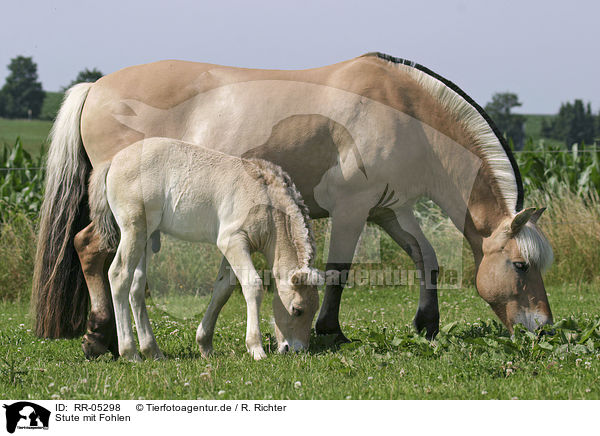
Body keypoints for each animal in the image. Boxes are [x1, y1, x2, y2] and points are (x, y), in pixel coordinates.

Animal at [34, 52, 552, 358]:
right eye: (521, 265)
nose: (544, 329)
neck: (402, 109)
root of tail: (94, 86)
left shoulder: (392, 210)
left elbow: (426, 258)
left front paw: (426, 324)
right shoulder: (352, 209)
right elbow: (339, 272)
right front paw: (330, 332)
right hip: (124, 219)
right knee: (93, 252)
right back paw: (101, 339)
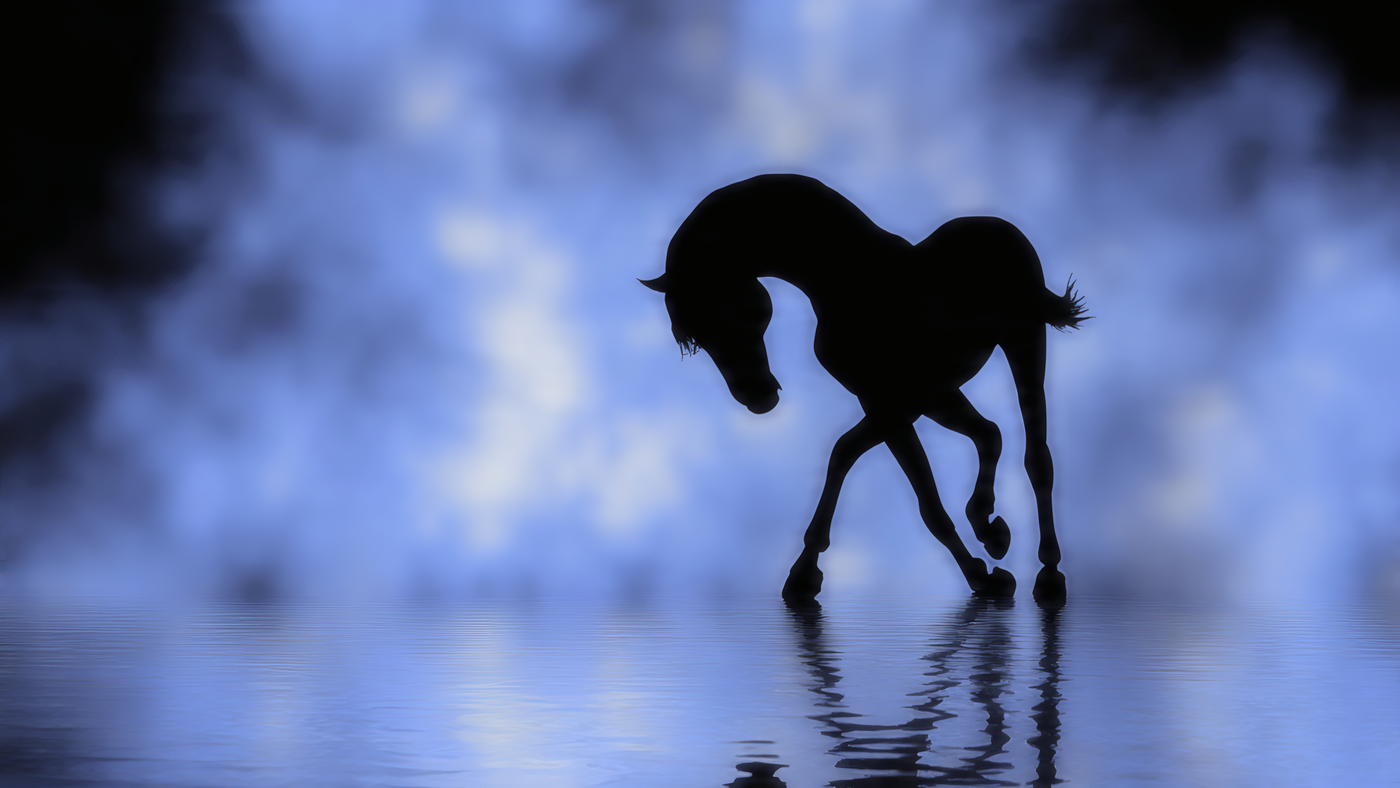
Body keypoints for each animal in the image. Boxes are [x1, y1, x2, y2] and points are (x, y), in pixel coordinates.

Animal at [641, 174, 1087, 602]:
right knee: (990, 432)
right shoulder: (894, 399)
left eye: (728, 310)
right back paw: (989, 526)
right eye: (694, 339)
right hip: (947, 389)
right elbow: (878, 471)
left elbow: (891, 480)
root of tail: (997, 226)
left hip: (1022, 341)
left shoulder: (896, 403)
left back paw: (1049, 575)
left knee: (1036, 458)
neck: (850, 280)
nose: (756, 397)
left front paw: (983, 578)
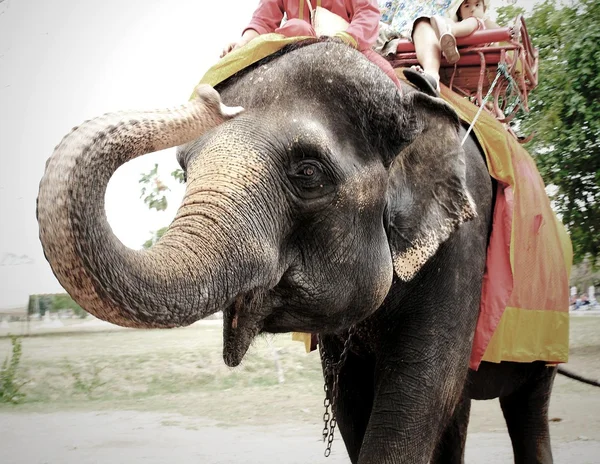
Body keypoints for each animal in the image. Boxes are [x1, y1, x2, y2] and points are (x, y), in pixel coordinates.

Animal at [39, 38, 560, 462]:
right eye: (185, 168)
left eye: (308, 173)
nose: (211, 98)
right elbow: (351, 399)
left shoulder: (463, 250)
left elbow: (420, 392)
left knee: (527, 409)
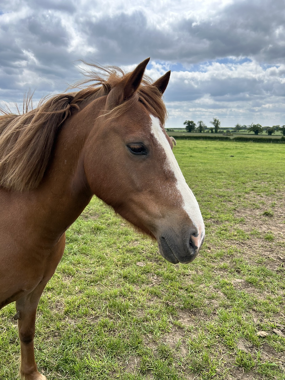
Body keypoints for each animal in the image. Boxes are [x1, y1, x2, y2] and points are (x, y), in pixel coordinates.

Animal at [0, 58, 204, 378]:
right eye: (137, 147)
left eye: (171, 143)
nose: (195, 236)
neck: (18, 224)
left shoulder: (32, 294)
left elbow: (27, 332)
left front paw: (31, 373)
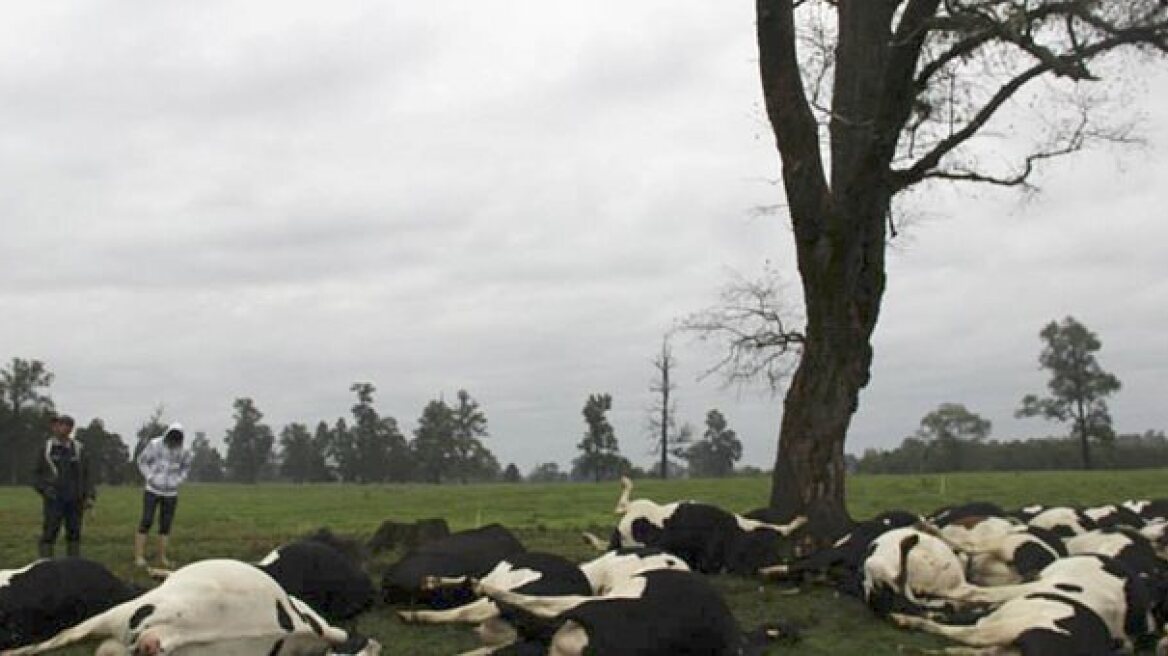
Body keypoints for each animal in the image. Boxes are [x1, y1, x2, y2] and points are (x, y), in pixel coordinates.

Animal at [581, 473, 803, 571]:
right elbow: (779, 527)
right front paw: (798, 521)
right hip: (644, 508)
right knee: (622, 504)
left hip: (639, 513)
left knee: (621, 508)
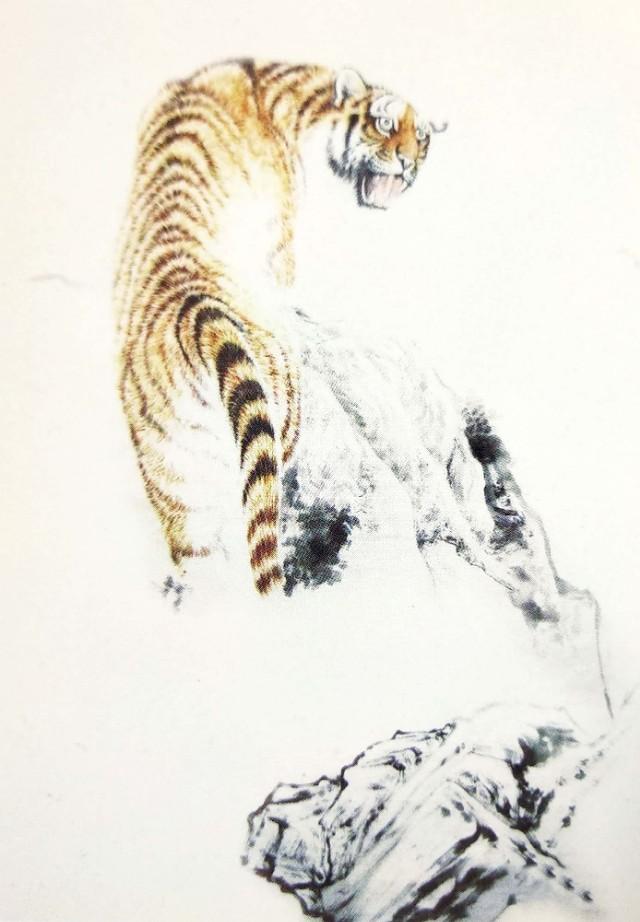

WHAT IS NEEDED: All of the records above must be copied exactly, except for the pictures.

ANSWER TO THE EXERCISE:
Body keypoints for each animal in the image. Boxes are [x1, y1, x2, y2] and points are (x, y), in pixel coordinates.

Animal at [34, 52, 552, 358]:
right eye: (521, 265)
nose: (544, 329)
neck: (402, 109)
root of tail: (94, 86)
left shoulder: (392, 210)
left elbow: (426, 258)
left front paw: (426, 324)
right shoulder: (352, 209)
right elbow: (339, 272)
right front paw: (330, 332)
right hip: (124, 219)
right knee: (93, 252)
right back paw: (101, 339)
Body keypoints for each animal in the image. Boxes are [x1, y1, x2, y2] and points are (x, y), in pixel coordinates.

Animal at [641, 174, 1087, 602]:
right knee: (990, 432)
right shoulder: (894, 399)
left eye: (728, 310)
right back paw: (989, 526)
right eye: (694, 339)
right hip: (947, 389)
right elbow: (878, 471)
left elbow: (891, 480)
root of tail: (997, 226)
left hip: (1022, 341)
left shoulder: (896, 403)
left back paw: (1049, 575)
left knee: (1036, 458)
neck: (850, 280)
nose: (756, 397)
left front paw: (983, 578)
Body keypoints for each animal in the image. Boxes are [x1, y1, x2, y2] and points are (x, y), in pixel coordinates.

Animal at [39, 38, 560, 462]:
right eye: (185, 168)
left eye: (308, 173)
nose: (211, 98)
right elbow: (351, 399)
left shoulder: (463, 250)
left elbow: (420, 392)
left knee: (527, 409)
Body keypoints for each animal in the image. Boxes are [x1, y1, x2, y2] and points are (x, y), in pixel coordinates.

Animal at [0, 58, 204, 378]:
right eye: (137, 147)
left eye: (171, 143)
nose: (195, 236)
neck: (18, 224)
left shoulder: (32, 294)
left elbow: (27, 332)
left front paw: (31, 373)
Body keypoints for each animal in the image. Boxes are [x1, y1, x2, y2] and points are (x, y), in pixel coordinates.

Animal at [581, 473, 803, 571]:
right elbow: (779, 527)
right front paw: (798, 521)
right hip: (644, 508)
right knee: (622, 504)
left hip: (639, 513)
left knee: (621, 508)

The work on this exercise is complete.